As I said over and over again, I prefer photographing women than men. And here we have absolutely drop dead gorgeous women who were not afraid of nudity. However, this film is about women, but it is also for women, which is why I wanted to make it more elegant and refrained. The same goes for violence : I did not make it too explicit because women are turned off by it.

Part of the story is dreamt. Are dreams important in your creative process?
Yes. I am always dreaming solutions to the problems in my movies while I am asleep. And the film is like a constant dream where you don’t know what is true or not until you wake up. Also by sticking the very boring procedural stuff in a very stylized dream world, it becomes kind of fun.

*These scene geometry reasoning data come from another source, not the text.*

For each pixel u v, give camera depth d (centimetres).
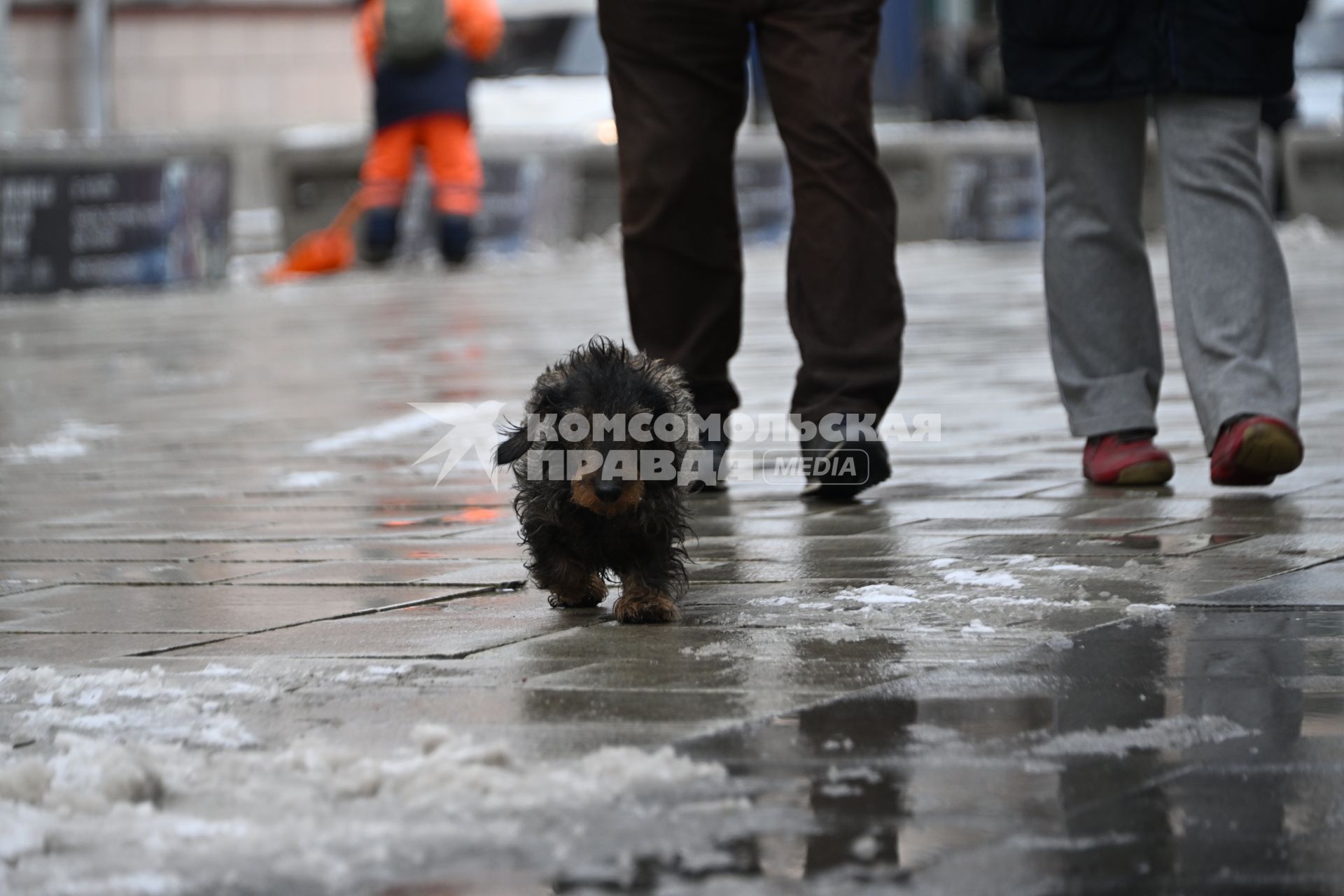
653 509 704
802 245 984
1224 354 948
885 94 5703
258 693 606
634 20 991
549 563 727
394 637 691
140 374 1808
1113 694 570
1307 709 548
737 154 3847
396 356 1898
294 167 3616
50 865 438
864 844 439
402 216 3531
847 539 873
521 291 2823
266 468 1197
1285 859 426
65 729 567
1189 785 477
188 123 4438
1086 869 422
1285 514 894
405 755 523
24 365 1917
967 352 1792
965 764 500
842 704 566
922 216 4125
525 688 602
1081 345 1026
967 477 1059
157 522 998
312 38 4544
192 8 4409
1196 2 952
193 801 487
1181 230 970
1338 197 4588
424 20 3306
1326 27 5244
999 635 657
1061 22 980
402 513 1006
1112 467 1010
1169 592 720
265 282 3281
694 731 540
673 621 704
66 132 4294
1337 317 2008
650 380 709
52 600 791
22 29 4241
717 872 424
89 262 2941
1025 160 4259
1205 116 965
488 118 4134
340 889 420
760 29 988
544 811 466
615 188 3994
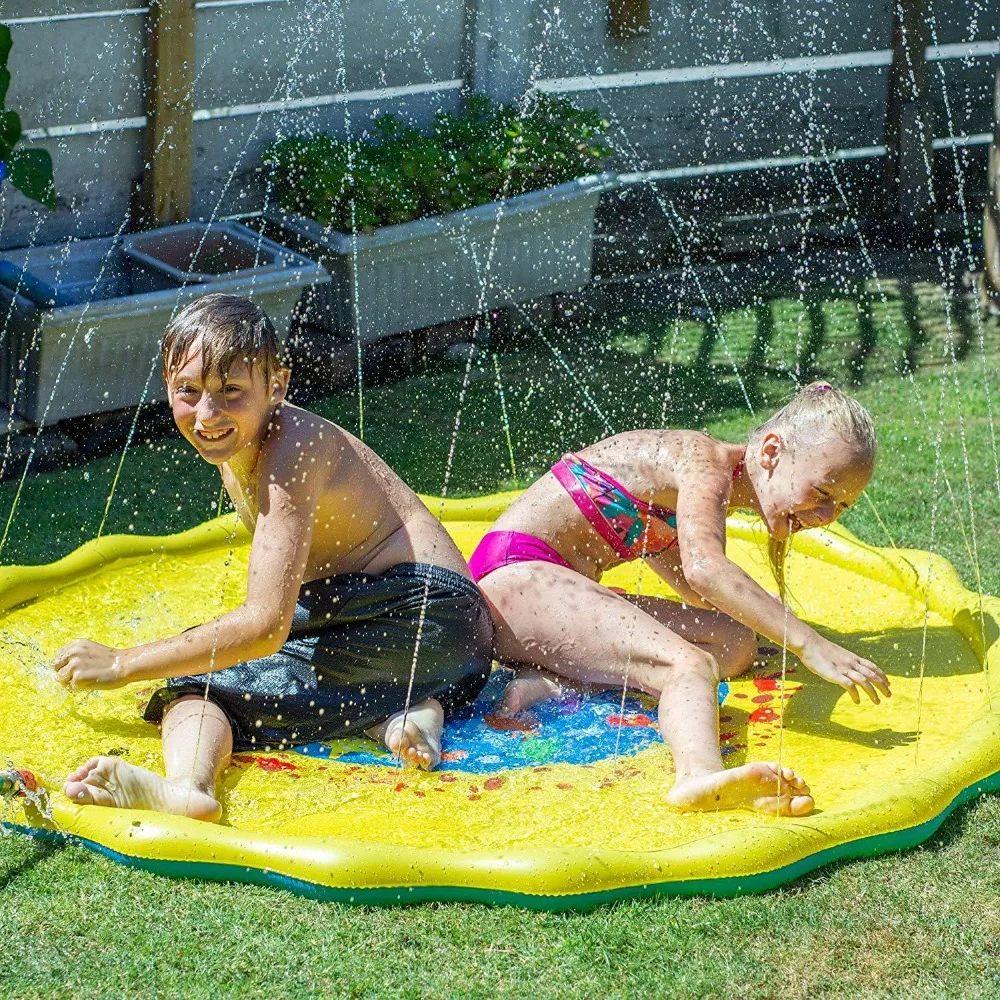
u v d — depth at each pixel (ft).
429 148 20.16
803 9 25.40
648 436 10.98
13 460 16.22
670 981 7.52
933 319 22.36
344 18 20.65
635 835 8.77
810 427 10.28
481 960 7.62
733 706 10.69
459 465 16.70
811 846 8.41
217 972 7.47
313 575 10.01
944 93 27.30
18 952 7.57
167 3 18.30
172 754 9.22
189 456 16.76
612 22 23.39
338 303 19.21
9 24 17.67
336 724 9.85
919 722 10.30
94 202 19.17
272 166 20.34
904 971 7.67
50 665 10.47
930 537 14.66
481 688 10.49
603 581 13.08
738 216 25.61
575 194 21.04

Which visual effects would indicate that we are in a dream?
In the beginning, everything that is real is shot with straight camera angles. But when we get to the dreams, everything suddenly becomes tilted and you get a very stylized noir lightning. As soon as you get the “stripes” that look like Venetian blinds across the walls, watch out you are in dreamland!

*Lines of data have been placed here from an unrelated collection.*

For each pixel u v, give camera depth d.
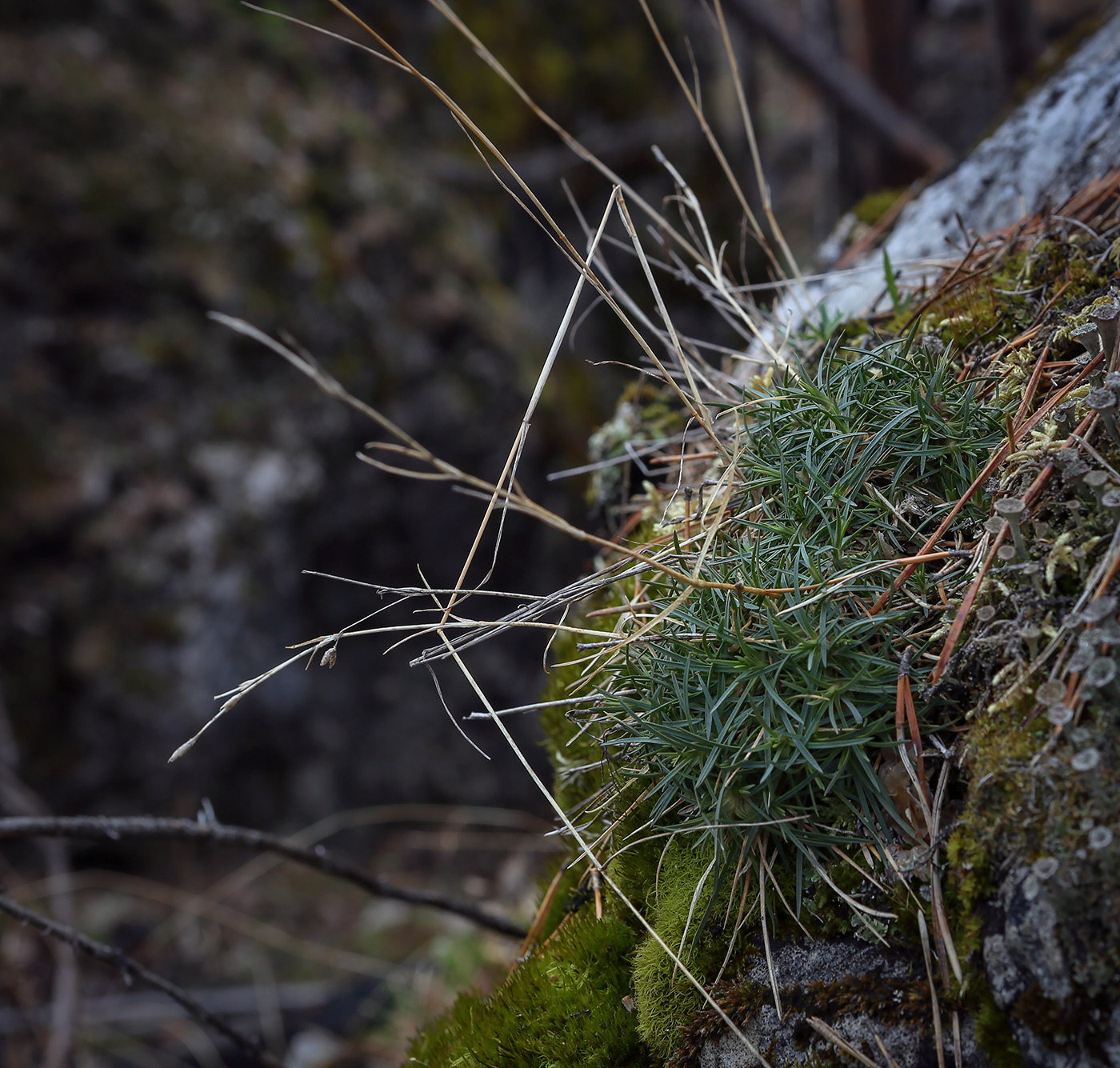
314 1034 3.71
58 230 4.35
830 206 5.74
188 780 4.49
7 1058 3.50
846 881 1.03
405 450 1.14
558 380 5.30
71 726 4.21
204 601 4.42
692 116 6.38
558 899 1.52
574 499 5.04
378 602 4.98
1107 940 0.80
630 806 1.24
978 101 8.55
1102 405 0.97
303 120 5.14
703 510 1.32
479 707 5.09
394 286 4.99
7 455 4.16
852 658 1.05
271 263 4.70
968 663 1.02
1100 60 2.05
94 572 4.25
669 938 1.14
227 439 4.48
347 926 4.34
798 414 1.26
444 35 5.99
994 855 0.90
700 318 5.75
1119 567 0.94
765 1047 1.02
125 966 1.73
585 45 6.27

Except that sometimes… we think we are in a dream, or rather a nightmare, but it is really happening. So I am playing constantly with that all through the movie, to keep the audience off balance.

How was it working with José Luis Alcaine who is Pedro Almodovar’s director of photography?
He comes from a classical background of cinematography, he gets « it » immediately and he really knows how to photograph women. Few cinematographers really know how to make them look beautiful and it was essential for me. Also, it is hard to shoot a film noir in color. But thanks to him the image looks terrific.

Pino Donaggio composed the original scores of your most famous thrillers. Is that why you called on him?
Yes. He knows how to write the kind of terror-dream music I needed for this film. He did it for “Carrie”, “Dressed to Kill”, “Blow Out”, “Body Double” and “Raising Cain”. The last sequence is essential and had to be absolutely right. Even though we had not worked together in 22 years, he knows me very well and once I gave him a temp suggestion, he came up with incredible stuff.

Although most of the movie takes place indoors, you shot it in Berlin. How did you use the decors?
The film it is an office-bedroom human drama and we really only find out where we are when somebody starts to speak German. But I am always looking for visual possibilities and locations, so we used the Bode Museum and the amazing DZ Bank, created by the architect Frank Gehry, which really adds to the ambiance.

It looks as though you were the only American on the set. Do you enjoy working in Europe?
There is enormous talent in Europe and you can make a movie within a reasonable budget. I sort pulled away from Hollywood after I made “Mission to Mars” which cost one hundred million dollars. It was the most expensive movie I ever made. It’s not good for the arts to be so expensive. A 250 million dollar budget forces you to make a certain type of movie, and as an older director I am not interested anymore. Very original material can be produced inexpensively, in the way of the independent American cinema. And now that we can shoot digitally, which costs nothing, we are going to get a lot more talent making individual types of movies. I am caught up between all these tendencies because I like beauty in movies. And beauty is expensive.